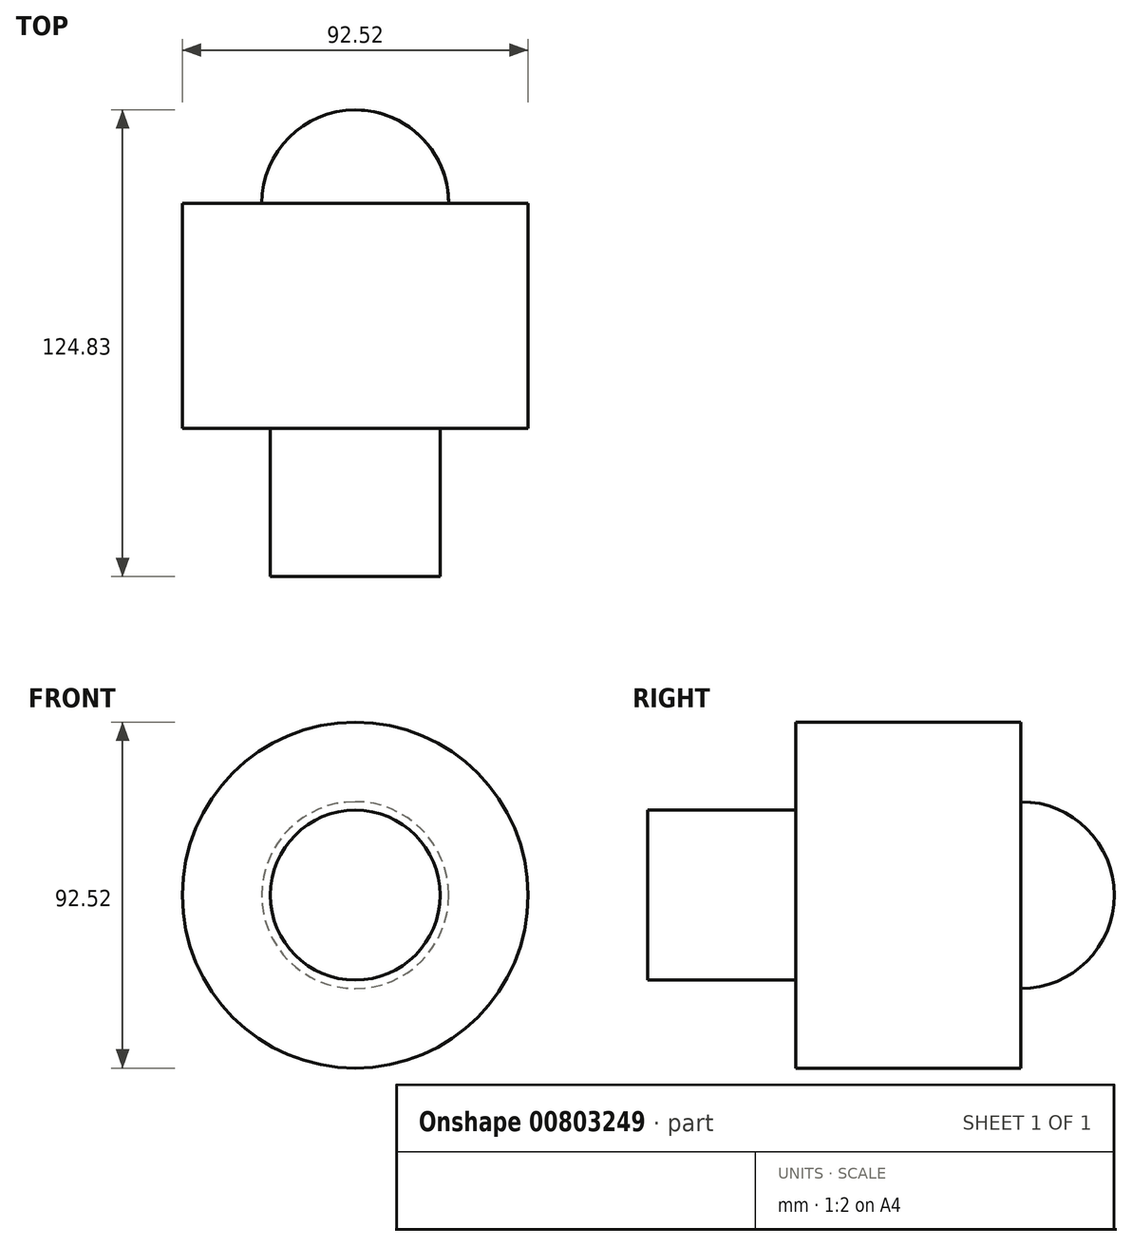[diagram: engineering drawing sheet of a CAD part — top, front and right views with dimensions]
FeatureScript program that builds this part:
annotation { "Feature Type Name" : "Feature", "Feature Type Description" : "" }
export const myFeature = defineFeature(function(context is Context, id is Id, definition is map)
    precondition{}
    {
        {
            var Q0;
            Q0=qCreatedBy(makeId("Top.planeOp"),FACE);
            var sketch = newSketch(context, id + "F0", { "sketchPlane" : qUnion([Q0])});
            skLineSegment(sketch, "E0", {"start": v(0, 75.17) * mm, "end": v(0, -74.83) * mm, "construction": true});
            skLineSegment(sketch, "E1.bottom", {"start": v(25, 44.9) * mm, "end": v(46.26, 44.9) * mm});
            skLineSegment(sketch, "E1.top", {"start": v(22.72, -15.33) * mm, "end": v(46.26, -15.33) * mm});
            skLineSegment(sketch, "E1.left", {"start": v(0, 44.9) * mm, "end": v(0, -15.33) * mm});
            skLineSegment(sketch, "E1.right", {"start": v(46.26, 44.9) * mm, "end": v(46.26, -15.33) * mm});
            skLineSegment(sketch, "E2.top", {"start": v(22.72, -54.93) * mm, "end": v(0, -54.93) * mm});
            skLineSegment(sketch, "E2.left", {"start": v(22.72, -15.33) * mm, "end": v(22.72, -54.93) * mm});
            skArc(sketch, "E3", {"start": v(25, 44.9) * mm, "mid": v(17.68, 62.57) * mm, "end": v(0, 69.9) * mm});
            skPoint(sketch, "E4.orphan", {"position": v(22.72, 0) * mm});
            skLineSegment(sketch, "E5", {"start": v(0, 69.9) * mm, "end": v(0, -54.93) * mm});
            skSolve(sketch);
        }
        {
            var Q0;
            Q0=makeQuery(id+"F0.imprint","IMPRINT",FACE,{"disambiguationData":[TD([[makeQuery(id+"F0.imprint","IMPRINT",EDGE,{"derivedFrom":sQuery(id+"F0.wireOp",EDGE,"E1.bottom")}),-1.0]])]});
            var Q1;
            Q1=sQuery(id+"F0.wireOp",EDGE,"E0");
            revolve(context, id + "F1", {"surfaceOperationType" : NewSurfaceOperationType.NEW, "entities" : qUnion([Q0]), "axis" : qUnion([Q1]), "revolveType" : RevolveType.FULL});
        }
    });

### [Consigne]
Relevez, dans les items ci-dessus, chaque ligne qui contient la chaîne « left », en respectant la casse.

### [Réponse complète]
            skLineSegment(sketch, "E1.left", {"start": v(0, 44.9) * mm, "end": v(0, -15.33) * mm});
            skLineSegment(sketch, "E2.left", {"start": v(22.72, -15.33) * mm, "end": v(22.72, -54.93) * mm});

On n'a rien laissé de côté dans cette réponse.